Christian Scientists have heard, and are hearing this voice in a peculiar sense. There is imposed upon them an especial duty, and an increased responsibility as the result of having heard. By walking in the Light of which we have already been the recipients, we shall continue our resurrection. Failing of this, we recede into the tomb of blindness, and our last state becomes worse than our first. Only through suffering can we rise again.” This is no fancy sketch it is the inevitable result of disobedience. We flatter ourselves amiss if we suppose that because of the unreality of sin, in the true sense of unreality, we shall thereby escape its penalties. We are under this false claim, and shall continue to be, until we shall, through fear and trembling, have wrought our salvation and earned our resurrection. By constant self-denial, by unceasing vigilance, by perpetual prayer, (prayer of right living) by “seeking first the kingdom of God, and His righteousness,” by “overcoming evil with Good,” by absolute consecration, by the complete surrender to the demands of divine Law, may we perfect our resurrection; but not otherwise. These are the demands of the Christ-voice. Only by strict obedience to these demands can we be made whole. Through Peter we hear this voice:—
“Be it known unto you all, and to all the people of Israel, that by the name of Jesus Christ of Nazareth, whom ye crucified, whom God raised from the dead, even by him doth this man stand before you whole. This is the stone which was set at naught of you builders, which is become the head of the, corner.
Neither is there salvation in any other: for there is none other name under heaven given among men, whereby we must be saved.”

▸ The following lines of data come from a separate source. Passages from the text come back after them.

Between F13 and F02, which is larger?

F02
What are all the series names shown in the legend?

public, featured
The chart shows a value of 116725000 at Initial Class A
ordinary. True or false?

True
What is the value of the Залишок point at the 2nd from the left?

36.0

To indulge the hope that by remaining at ease in material conditions, and courting the vanities of this life, we are attaining to the standard of happiness, is a terrible delusion. The pleasures of this world of mortal sense are false, delusive, misleading. Their inevitable end is the tomb of misery and despair. The awakening from the death of sin, is to mortal sense, the acme of suffering. Fortunately it is the suffering of the resurrection. The finale of it is bliss, joy, peace,— that “Peace which passeth all understanding.” In surrendering to the Christ-demands we are exchanging pebbles for pearls; the dross of the flesh for the pure gold of the Spirit. Is it not a glorious exchange? On material planes would we hesitate to make such exchange? How vastly better, richer, grander, is the value we receive at the hands of God, than at the hands of men. Can we not afford to deal in the divine mart, and seek only the heavenly merchandise?

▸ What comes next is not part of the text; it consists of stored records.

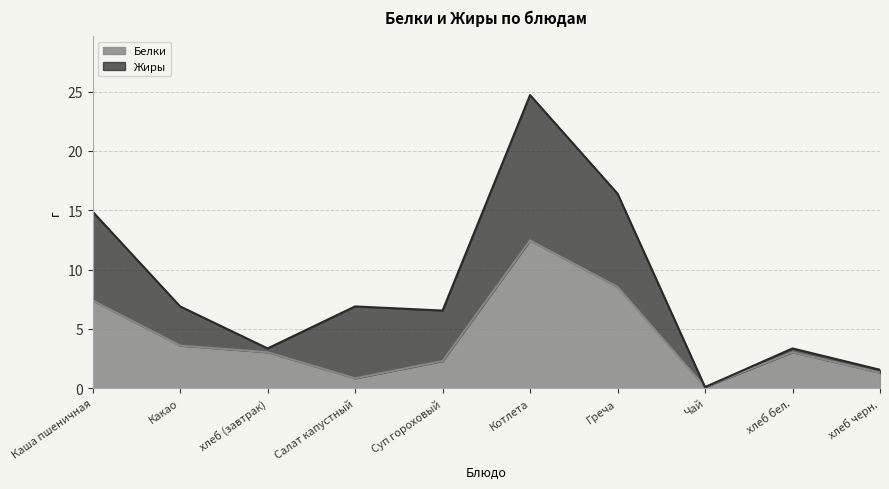

What is the difference between the maximum and minimum values?

12.4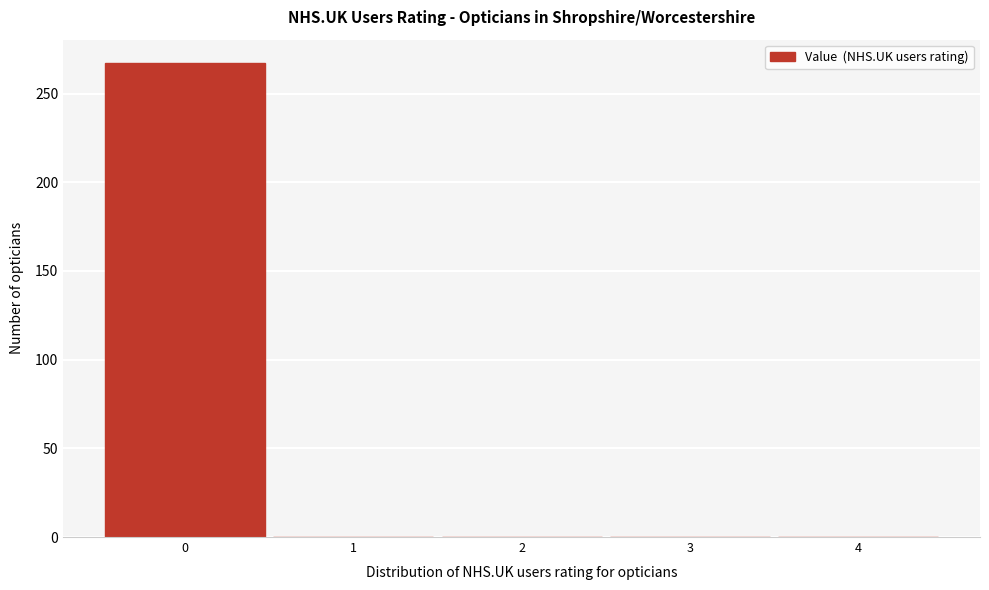

Reading right to left, list all the values displayed in this chart.

4=0	3=0	2=0	1=0	0=267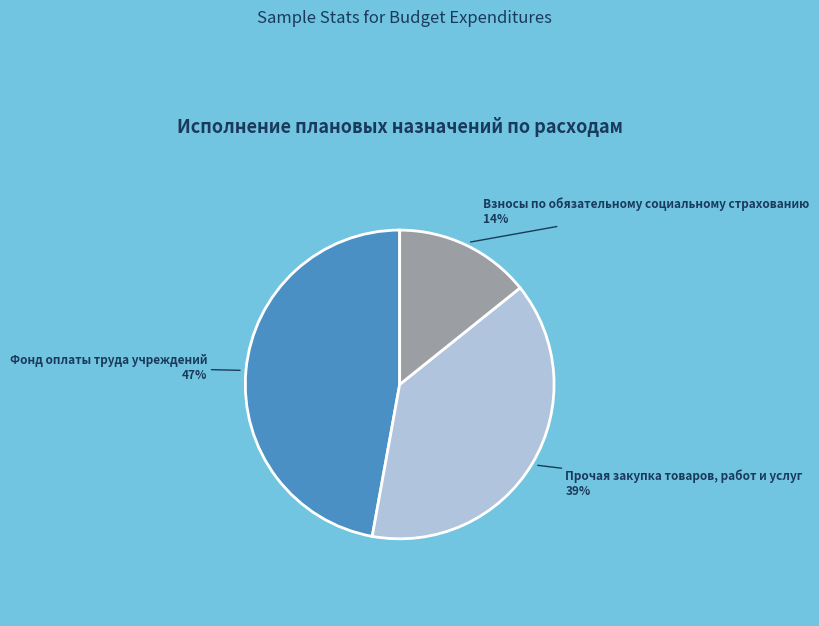

To the nearest percent, what is the average slice percentage?

33%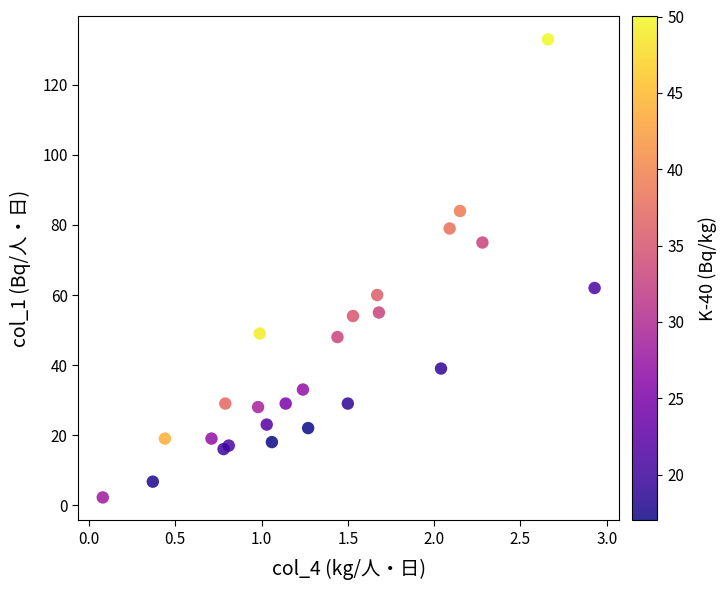

What Y value in the scatter plot is closest to 67?

62.0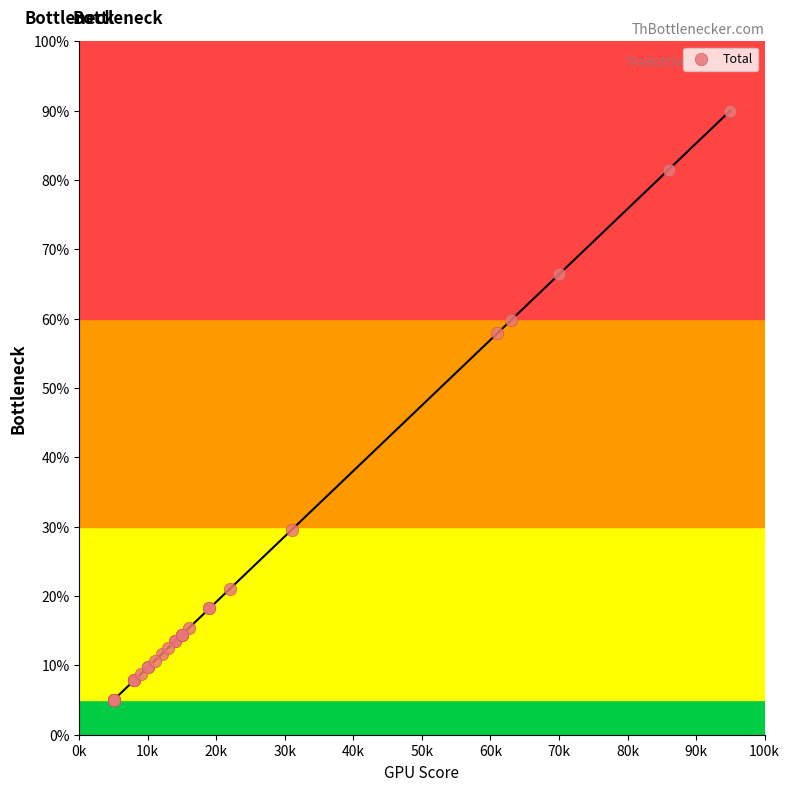

What Y value in the scatter plot is closest to 47?

57.9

The suffering after all is but the seeming of the senses. Its reality is the stepping forth from the charnel-house of the flesh into “the glorious liberty of the Sons of God.”

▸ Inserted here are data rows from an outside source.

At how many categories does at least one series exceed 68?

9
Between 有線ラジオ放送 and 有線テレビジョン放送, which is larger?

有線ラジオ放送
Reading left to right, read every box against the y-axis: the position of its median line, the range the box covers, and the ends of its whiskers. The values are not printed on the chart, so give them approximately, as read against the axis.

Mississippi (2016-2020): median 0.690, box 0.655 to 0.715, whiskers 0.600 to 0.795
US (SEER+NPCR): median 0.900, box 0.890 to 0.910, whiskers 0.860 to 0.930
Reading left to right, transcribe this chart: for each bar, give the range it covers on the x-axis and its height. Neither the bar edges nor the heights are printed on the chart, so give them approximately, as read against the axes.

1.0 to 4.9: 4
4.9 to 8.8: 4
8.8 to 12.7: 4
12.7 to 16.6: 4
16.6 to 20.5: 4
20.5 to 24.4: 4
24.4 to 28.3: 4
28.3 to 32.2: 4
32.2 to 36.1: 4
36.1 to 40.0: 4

This is the “Resurrection and the Life” to which the Master referred when he spoke to the believing Martha.
We need but step out from the dark tomb of material sense into the bright and shining atmosphere of Life, Truth and Love to find our resurrection. Jesus’ command is as much for us to-day as it was for the entombed Lazarus; and we too, if we will, may now hear the welcome words: “Loose him and let him go,” for “I am the Resurrection and the Life.”